Deciding not to care about the issue has not made it go away. Debt as a percentage of the economy is projected to be 81% this year, according to the Congressional Budget Office, which is higher than at any point in history other than World War II, and that’s during a time of strong economic growth, low interest rates, and relative peace. Within 13 years, barring changes, the debt-to-GDP ratio is projected to reach the World War II-era record of 106%. By the end of the projection period, in 2050, when today’s babies will be trying to start their own families, debt is supposed to reach a whopping 180% of GDP.

The biggest driver of the increase has been the increase in the retirement population, coupled with rising healthcare costs, which has dramatically expanded spending on Social Security and Medicare. In 1968, when the earliest baby boomers were at college graduation age, those two programs accounted for about 16% of the federal budget. Now, they are over 40%. Any plan that tries to address the deficits without seriously reforming entitlements is going to have to lean heavily on discretionary spending cuts and optimistic economic assumptions, as Trump does.

What’s more, the budget outlook has gotten worse under Trump, who, despite proposing spending cuts, has ultimately signed on to whatever deals are struck by Congress, as he did last summer when he agreed to a spending pact that would punt the issue until after the election. Trump’s first budget projected the federal government would run a total of $3.2 trillion in deficits from 2018 to 2027. Combining results from 2018 and 2019 that are already in the books with the revised projections, the Trump proposal is now expecting $7.5 trillion in deficits over the same time frame.

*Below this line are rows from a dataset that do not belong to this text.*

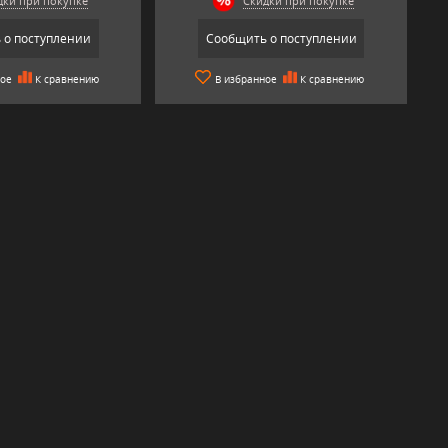
дки при покупке
Скидки при покупке
 о поступлении
Сообщить о поступлении
ное
К сравнению
В избранное
К сравнению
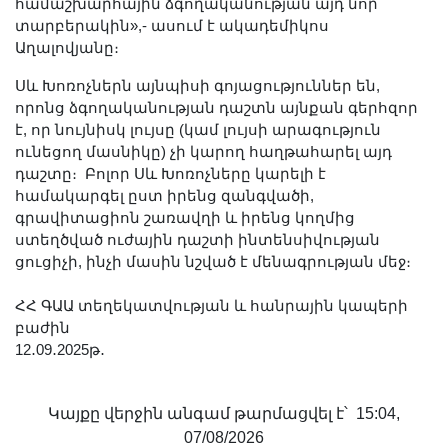
համաշխարհային ձգողականության այդ նոր
տարբերակին»,- ասում է ակադեմիկոս
Աղալովյանը։
Սև Խոռոչներն այնպիսի գոյացություններ են,
որոնց ձգողականության դաշտն այնքան գերհզոր
է, որ նույնիսկ լույսը (կամ լույսի արագություն
ունեցող մասնիկը) չի կարող հաղթահարել այդ
դաշտը։ Բոլոր Սև Խոռոչները կարելի է
համակարգել ըստ իրենց զանգվածի,
գրավիտացիոն շառավղի և իրենց կողմից
ստեղծված ուժային դաշտի ինտենսիվության
ցուցիչի, ինչի մասին նշված է մենագրության մեջ։
ՀՀ ԳԱԱ տեղեկատվության և հանրային կապերի
բաժին
12․09․2025թ․
Կայքը վերջին անգամ թարմացվել է՝ 15:04,
07/08/2026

Though we were not holding our breath for Trump to introduce a major overhaul of entitlements in an election year, it’s worth recognizing that his proposal was deemed “dead on arrival” by congressional Democrats anyway. The prospect of addressing the issue has never been further out of reach politically, and, yet, the more time lawmakers waste, the more severe the trade-offs between crushing tax increases and significant benefits cuts will have to be once the day of reckoning arrives.